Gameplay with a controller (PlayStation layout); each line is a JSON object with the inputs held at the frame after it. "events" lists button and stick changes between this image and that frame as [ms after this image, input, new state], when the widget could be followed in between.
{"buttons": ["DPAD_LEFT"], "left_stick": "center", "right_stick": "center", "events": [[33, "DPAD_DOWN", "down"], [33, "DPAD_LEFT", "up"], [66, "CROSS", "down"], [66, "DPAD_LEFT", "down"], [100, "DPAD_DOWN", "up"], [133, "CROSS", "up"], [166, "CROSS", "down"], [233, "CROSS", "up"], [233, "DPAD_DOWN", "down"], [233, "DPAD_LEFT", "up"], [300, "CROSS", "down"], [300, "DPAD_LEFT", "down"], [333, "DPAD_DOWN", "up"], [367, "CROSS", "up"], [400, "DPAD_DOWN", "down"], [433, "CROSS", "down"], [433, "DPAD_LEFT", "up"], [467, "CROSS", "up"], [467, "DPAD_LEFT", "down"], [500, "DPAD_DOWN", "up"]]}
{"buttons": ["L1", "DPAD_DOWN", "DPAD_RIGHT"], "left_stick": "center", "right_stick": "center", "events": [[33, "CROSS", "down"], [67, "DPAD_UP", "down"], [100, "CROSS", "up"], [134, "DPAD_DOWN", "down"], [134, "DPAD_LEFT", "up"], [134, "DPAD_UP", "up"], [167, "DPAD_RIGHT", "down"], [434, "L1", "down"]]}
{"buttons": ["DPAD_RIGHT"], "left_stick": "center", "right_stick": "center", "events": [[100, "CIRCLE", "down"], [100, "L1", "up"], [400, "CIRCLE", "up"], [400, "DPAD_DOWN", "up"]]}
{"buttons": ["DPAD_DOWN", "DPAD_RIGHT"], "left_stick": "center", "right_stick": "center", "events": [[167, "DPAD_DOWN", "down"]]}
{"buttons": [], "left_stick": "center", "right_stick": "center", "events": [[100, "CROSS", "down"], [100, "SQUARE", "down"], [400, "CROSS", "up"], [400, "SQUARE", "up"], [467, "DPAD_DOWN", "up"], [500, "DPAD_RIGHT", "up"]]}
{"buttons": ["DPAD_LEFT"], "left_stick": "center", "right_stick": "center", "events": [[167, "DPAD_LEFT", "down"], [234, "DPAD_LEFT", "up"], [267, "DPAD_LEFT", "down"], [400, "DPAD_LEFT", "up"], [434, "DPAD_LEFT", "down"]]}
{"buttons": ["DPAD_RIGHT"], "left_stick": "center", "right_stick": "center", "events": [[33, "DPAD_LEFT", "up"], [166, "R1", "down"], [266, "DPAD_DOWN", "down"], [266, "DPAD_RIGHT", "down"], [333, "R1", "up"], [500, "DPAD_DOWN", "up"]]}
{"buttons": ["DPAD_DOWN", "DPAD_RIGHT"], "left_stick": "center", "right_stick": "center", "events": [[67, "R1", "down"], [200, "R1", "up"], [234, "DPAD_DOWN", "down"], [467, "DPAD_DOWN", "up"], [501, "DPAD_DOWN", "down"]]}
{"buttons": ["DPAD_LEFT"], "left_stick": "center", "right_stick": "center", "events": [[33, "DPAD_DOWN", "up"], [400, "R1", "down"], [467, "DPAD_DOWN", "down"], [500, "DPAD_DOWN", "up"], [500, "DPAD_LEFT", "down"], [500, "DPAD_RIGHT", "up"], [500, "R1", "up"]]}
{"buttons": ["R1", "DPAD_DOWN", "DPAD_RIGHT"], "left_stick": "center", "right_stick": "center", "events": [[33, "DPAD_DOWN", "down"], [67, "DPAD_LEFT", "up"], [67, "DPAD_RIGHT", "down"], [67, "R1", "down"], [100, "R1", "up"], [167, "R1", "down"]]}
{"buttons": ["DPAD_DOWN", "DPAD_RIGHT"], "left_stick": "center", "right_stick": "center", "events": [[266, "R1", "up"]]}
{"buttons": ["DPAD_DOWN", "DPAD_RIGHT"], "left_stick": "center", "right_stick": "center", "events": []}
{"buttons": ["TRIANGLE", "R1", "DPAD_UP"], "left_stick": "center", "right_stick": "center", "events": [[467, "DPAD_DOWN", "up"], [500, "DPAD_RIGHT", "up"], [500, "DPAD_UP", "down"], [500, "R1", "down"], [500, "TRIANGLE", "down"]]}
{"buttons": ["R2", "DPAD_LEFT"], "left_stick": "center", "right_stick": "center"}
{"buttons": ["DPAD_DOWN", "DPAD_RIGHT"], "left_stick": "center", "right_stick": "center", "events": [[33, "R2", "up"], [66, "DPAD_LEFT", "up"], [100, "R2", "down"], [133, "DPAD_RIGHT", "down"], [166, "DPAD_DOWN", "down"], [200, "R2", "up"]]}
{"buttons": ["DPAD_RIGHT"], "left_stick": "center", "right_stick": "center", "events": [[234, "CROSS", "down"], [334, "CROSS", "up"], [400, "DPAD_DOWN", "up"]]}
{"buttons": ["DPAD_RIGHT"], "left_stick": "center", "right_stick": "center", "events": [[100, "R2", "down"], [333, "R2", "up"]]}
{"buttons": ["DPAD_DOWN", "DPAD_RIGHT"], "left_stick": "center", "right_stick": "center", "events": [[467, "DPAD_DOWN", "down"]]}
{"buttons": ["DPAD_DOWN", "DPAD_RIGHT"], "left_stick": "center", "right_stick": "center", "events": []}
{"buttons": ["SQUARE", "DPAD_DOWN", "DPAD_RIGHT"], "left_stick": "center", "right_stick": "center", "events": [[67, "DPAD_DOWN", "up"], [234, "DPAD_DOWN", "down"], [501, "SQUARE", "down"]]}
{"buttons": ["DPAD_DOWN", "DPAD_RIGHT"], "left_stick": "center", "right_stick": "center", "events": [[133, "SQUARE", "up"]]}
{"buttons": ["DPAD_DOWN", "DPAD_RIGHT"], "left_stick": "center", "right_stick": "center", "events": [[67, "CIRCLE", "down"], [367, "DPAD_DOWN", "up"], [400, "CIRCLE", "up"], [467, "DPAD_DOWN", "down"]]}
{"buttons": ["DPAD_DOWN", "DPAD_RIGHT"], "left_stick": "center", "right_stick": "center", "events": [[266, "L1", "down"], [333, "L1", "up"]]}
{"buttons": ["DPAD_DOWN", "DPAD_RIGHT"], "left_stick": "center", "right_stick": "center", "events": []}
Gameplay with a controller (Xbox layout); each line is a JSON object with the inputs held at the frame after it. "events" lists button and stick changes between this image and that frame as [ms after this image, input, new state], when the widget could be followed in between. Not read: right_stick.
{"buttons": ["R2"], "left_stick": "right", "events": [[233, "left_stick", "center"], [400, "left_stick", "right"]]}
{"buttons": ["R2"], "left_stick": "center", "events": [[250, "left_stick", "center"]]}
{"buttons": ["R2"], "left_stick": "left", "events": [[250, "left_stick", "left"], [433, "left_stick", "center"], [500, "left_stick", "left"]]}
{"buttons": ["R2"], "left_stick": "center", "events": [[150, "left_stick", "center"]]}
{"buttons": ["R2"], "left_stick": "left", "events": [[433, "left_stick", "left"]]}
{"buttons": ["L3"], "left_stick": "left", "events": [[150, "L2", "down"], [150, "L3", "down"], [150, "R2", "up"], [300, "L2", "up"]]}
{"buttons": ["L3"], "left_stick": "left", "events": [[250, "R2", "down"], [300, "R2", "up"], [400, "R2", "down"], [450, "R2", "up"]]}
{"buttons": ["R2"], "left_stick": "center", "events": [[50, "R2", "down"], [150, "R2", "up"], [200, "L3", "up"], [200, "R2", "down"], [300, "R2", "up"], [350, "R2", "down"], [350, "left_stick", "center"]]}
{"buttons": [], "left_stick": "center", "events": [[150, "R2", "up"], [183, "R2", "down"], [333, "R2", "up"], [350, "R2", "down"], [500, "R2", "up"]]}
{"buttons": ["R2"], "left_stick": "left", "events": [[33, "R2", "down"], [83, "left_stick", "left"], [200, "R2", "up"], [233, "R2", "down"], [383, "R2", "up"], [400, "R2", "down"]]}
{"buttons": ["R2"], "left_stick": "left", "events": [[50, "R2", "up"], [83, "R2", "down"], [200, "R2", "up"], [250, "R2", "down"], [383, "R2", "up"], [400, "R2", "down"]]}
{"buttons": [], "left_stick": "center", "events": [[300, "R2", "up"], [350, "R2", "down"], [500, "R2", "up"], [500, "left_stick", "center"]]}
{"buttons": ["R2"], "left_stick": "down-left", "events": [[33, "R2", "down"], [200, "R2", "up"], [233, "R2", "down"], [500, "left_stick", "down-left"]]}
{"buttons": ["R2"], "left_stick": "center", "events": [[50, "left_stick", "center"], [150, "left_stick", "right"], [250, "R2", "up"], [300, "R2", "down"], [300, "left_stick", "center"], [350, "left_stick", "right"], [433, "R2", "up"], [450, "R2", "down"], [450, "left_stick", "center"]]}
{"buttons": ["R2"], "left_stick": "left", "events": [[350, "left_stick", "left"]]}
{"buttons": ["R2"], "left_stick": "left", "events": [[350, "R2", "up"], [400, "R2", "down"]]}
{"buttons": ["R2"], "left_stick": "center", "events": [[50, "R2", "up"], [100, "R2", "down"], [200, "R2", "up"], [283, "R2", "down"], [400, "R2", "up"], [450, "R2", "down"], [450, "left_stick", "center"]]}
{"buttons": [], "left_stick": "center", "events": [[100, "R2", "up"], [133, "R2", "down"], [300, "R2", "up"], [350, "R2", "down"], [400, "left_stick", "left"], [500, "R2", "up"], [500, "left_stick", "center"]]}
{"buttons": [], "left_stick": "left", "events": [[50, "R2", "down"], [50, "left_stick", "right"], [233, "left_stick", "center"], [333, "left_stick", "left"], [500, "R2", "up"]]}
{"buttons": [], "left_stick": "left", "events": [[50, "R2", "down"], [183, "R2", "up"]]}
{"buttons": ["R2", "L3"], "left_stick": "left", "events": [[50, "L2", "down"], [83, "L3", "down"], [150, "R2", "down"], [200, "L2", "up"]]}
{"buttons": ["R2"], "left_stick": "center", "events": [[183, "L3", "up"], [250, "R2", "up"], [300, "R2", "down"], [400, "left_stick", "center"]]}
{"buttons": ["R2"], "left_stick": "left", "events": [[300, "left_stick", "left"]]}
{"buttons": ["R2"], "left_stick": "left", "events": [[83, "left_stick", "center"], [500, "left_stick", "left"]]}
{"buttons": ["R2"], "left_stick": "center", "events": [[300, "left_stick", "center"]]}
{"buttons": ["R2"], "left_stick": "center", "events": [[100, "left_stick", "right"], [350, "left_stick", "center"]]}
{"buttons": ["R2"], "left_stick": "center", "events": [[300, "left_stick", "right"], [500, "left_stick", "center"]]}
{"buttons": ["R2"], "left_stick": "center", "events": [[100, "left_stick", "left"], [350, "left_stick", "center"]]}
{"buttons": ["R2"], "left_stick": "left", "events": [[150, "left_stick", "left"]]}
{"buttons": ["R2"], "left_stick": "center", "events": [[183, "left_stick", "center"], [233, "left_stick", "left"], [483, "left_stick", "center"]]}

Directions for this task
In the records, find every line that has the string "each" and copy it.

Result of the exercise
Gameplay with a controller (PlayStation layout); each line is a JSON object with the inputs held at the frame after it. "events" lists button and stick changes between this image and that frame as [ms after this image, input, new state], when the widget could be followed in between.
Gameplay with a controller (Xbox layout); each line is a JSON object with the inputs held at the frame after it. "events" lists button and stick changes between this image and that frame as [ms after this image, input, new state], when the widget could be followed in between. Not read: right_stick.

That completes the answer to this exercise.